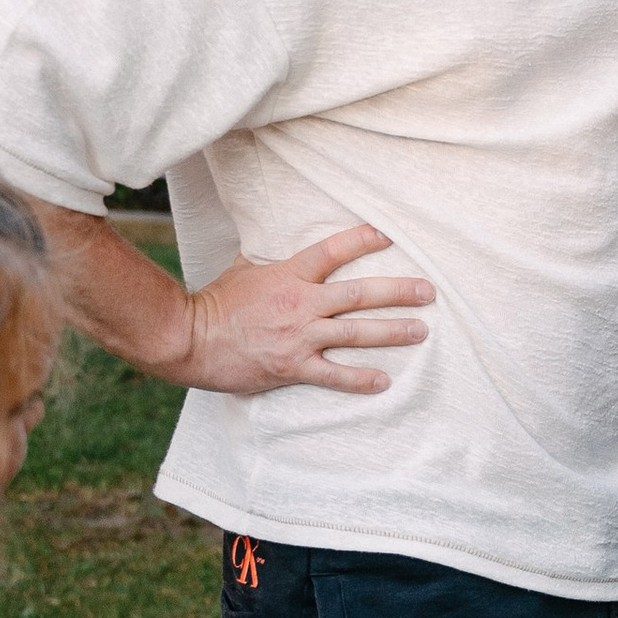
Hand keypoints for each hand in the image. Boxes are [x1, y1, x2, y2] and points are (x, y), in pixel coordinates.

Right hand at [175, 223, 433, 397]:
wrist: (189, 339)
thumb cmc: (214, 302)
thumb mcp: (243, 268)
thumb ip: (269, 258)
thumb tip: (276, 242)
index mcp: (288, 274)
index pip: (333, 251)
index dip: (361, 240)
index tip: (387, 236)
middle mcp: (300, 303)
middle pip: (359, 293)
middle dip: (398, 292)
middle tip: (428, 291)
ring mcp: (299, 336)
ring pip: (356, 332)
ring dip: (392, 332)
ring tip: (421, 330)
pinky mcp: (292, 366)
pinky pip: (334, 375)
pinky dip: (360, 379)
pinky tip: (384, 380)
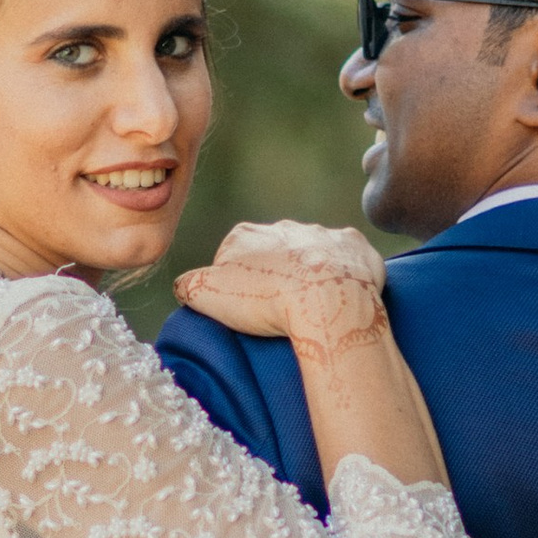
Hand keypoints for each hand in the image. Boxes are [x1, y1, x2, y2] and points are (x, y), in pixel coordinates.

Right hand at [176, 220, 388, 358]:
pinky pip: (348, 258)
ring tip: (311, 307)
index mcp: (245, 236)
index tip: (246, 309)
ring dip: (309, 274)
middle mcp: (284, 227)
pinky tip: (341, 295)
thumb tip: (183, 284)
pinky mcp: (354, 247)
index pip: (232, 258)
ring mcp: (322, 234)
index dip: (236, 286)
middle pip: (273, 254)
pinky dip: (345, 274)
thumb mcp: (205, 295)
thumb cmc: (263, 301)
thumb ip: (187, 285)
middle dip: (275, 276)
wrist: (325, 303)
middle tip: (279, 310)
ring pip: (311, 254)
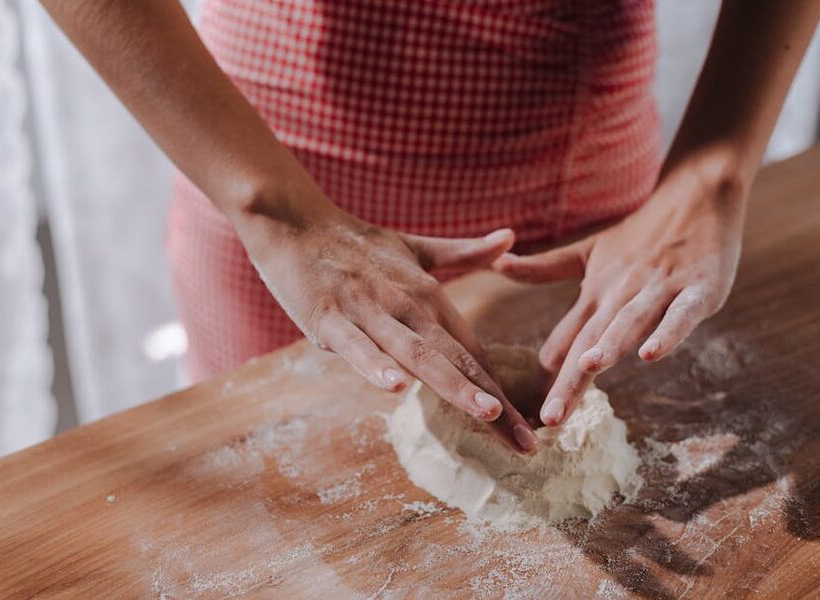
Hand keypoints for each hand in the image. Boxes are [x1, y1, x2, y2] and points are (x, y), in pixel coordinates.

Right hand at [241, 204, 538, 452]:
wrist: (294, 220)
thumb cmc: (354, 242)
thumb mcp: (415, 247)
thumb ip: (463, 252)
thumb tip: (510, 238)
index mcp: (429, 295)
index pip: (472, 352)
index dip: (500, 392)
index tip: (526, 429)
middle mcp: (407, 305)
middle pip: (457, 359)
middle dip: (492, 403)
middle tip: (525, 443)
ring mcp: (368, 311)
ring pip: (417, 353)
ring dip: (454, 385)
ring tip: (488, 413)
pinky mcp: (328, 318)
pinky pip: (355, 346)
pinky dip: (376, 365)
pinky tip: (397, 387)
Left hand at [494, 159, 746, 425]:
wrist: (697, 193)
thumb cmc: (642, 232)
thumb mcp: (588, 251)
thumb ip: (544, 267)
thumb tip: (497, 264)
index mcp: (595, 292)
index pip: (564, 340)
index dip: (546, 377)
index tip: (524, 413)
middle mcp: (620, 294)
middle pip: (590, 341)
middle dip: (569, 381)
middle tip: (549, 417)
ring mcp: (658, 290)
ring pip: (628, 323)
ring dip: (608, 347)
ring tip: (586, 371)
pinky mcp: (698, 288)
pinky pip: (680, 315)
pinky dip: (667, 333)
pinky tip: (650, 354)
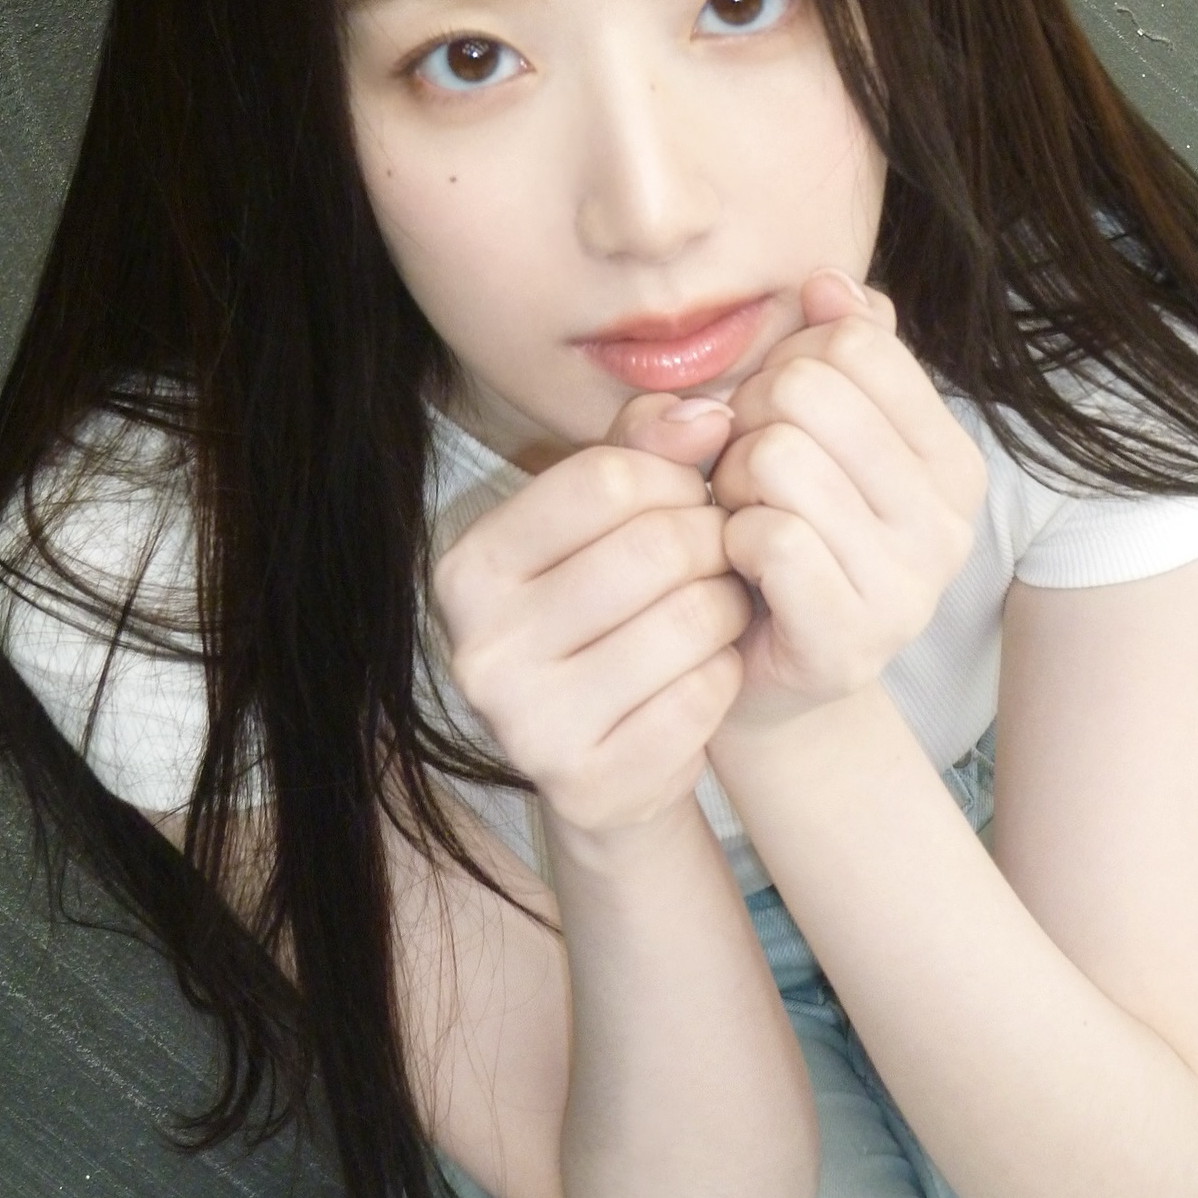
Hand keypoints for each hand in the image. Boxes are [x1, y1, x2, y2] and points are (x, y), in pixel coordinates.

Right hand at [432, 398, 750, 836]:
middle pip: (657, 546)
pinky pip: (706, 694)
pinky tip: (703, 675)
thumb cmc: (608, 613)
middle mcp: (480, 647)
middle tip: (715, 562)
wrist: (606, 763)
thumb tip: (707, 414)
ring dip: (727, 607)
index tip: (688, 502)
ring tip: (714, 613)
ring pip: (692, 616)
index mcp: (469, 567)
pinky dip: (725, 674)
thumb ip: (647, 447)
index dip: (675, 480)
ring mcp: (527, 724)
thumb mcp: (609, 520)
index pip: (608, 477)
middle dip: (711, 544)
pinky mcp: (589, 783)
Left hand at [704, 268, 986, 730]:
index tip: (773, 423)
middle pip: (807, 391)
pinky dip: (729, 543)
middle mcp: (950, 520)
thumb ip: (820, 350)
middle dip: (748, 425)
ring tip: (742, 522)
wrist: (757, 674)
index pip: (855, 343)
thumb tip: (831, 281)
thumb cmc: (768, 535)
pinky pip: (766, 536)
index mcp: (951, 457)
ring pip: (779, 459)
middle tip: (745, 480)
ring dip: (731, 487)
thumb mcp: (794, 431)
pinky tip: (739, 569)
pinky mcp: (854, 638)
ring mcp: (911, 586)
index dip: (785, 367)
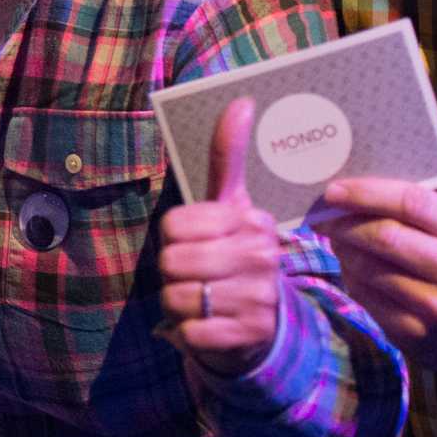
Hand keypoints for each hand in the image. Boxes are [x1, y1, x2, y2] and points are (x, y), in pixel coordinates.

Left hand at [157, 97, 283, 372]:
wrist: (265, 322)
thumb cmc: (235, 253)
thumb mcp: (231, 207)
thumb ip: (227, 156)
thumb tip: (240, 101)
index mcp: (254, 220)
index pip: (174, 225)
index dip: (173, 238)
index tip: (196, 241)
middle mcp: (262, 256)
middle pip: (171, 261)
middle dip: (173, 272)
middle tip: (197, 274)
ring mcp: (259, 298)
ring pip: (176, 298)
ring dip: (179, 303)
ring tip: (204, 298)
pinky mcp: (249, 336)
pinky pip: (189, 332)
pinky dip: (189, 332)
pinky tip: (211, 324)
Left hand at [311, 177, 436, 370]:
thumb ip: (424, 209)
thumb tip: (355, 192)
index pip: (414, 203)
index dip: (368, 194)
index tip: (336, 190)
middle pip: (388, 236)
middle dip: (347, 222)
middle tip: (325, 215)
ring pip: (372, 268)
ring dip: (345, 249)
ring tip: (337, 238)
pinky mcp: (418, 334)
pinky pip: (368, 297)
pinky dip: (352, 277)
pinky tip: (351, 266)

* **TASK DETAILS**
Exact repetition is required for the lines from the first one in the listing through the one that holds "pinky pip: (680, 315)", and pictures are to be omitted.

* **TASK ANSWER**
Hand keypoints for each hand in the image. Boxes are [x1, y1, x2, y2] and points are (x, y), in pixel coordinates.

Right hand at [175, 223, 433, 397]:
wrist: (189, 339)
thumb cmc: (214, 302)
thumb mcp: (243, 268)
thumb ip: (269, 258)
thumb tip: (276, 242)
index mcp: (288, 274)
index pip: (333, 251)
index dip: (361, 240)
index tip: (387, 236)
middle mcp: (300, 303)
middle pip: (359, 293)
middle dip: (398, 292)
middle tip: (428, 291)
ring mcp: (299, 336)
ring pip: (356, 332)
ring dip: (392, 332)
ring tip: (421, 330)
pinky mcp: (292, 366)
pinky pip: (334, 375)
pinky dip: (360, 379)
pinky tip: (384, 380)
Hand keypoints for each hand in the image. Boxes are [x1, y1, x2, y2] and points are (x, y), in pixel coordinates.

Right hand at [176, 220, 388, 358]:
pinky pip: (348, 258)
ring tip: (311, 307)
index mcp: (245, 236)
index tip: (246, 309)
ring dip: (309, 274)
middle mcp: (284, 227)
pinky tip: (341, 295)
thumb tip: (183, 284)
pinky mcp: (354, 247)
index pip: (232, 258)
ring mcp: (322, 234)
index dip: (236, 286)
middle pip: (273, 254)
pinky dip: (345, 274)
thumb mcp: (205, 295)
thumb cmc: (263, 301)
thumb ip: (187, 285)
middle dip: (275, 276)
wrist: (325, 303)
middle tip: (279, 310)
ring pip: (311, 254)
Hand keypoints for each hand in the image. Boxes are [x1, y1, x2, y2] and points are (x, y), in pixel coordinates.

Right hand at [241, 204, 538, 452]:
wrist: (294, 220)
thumb cmc: (354, 242)
thumb mcp: (415, 247)
thumb ip: (463, 252)
thumb tip: (510, 238)
index mcp: (429, 295)
index pip: (472, 352)
index dip: (500, 392)
index tip: (526, 429)
middle mcp: (407, 305)
middle pip: (457, 359)
middle dip: (492, 403)
middle tip: (525, 443)
ring mcp: (368, 311)
ring pip: (417, 353)
ring dip: (454, 385)
ring tip: (488, 413)
pinky mcp: (328, 318)
pinky pip: (355, 346)
pinky dip: (376, 365)
pinky tip: (397, 387)
Left hand at [494, 159, 746, 425]:
wrist: (697, 193)
thumb cmc: (642, 232)
thumb mcp: (588, 251)
thumb ip: (544, 267)
thumb tip: (497, 264)
index mcp: (595, 292)
index pip: (564, 340)
index dip: (546, 377)
index tip: (524, 413)
middle mcp: (620, 294)
middle pip: (590, 341)
middle dip: (569, 381)
middle tip: (549, 417)
ring mcp: (658, 290)
ring pip: (628, 323)
ring dip: (608, 347)
ring tip: (586, 371)
pinky mcp: (698, 288)
pinky pip: (680, 315)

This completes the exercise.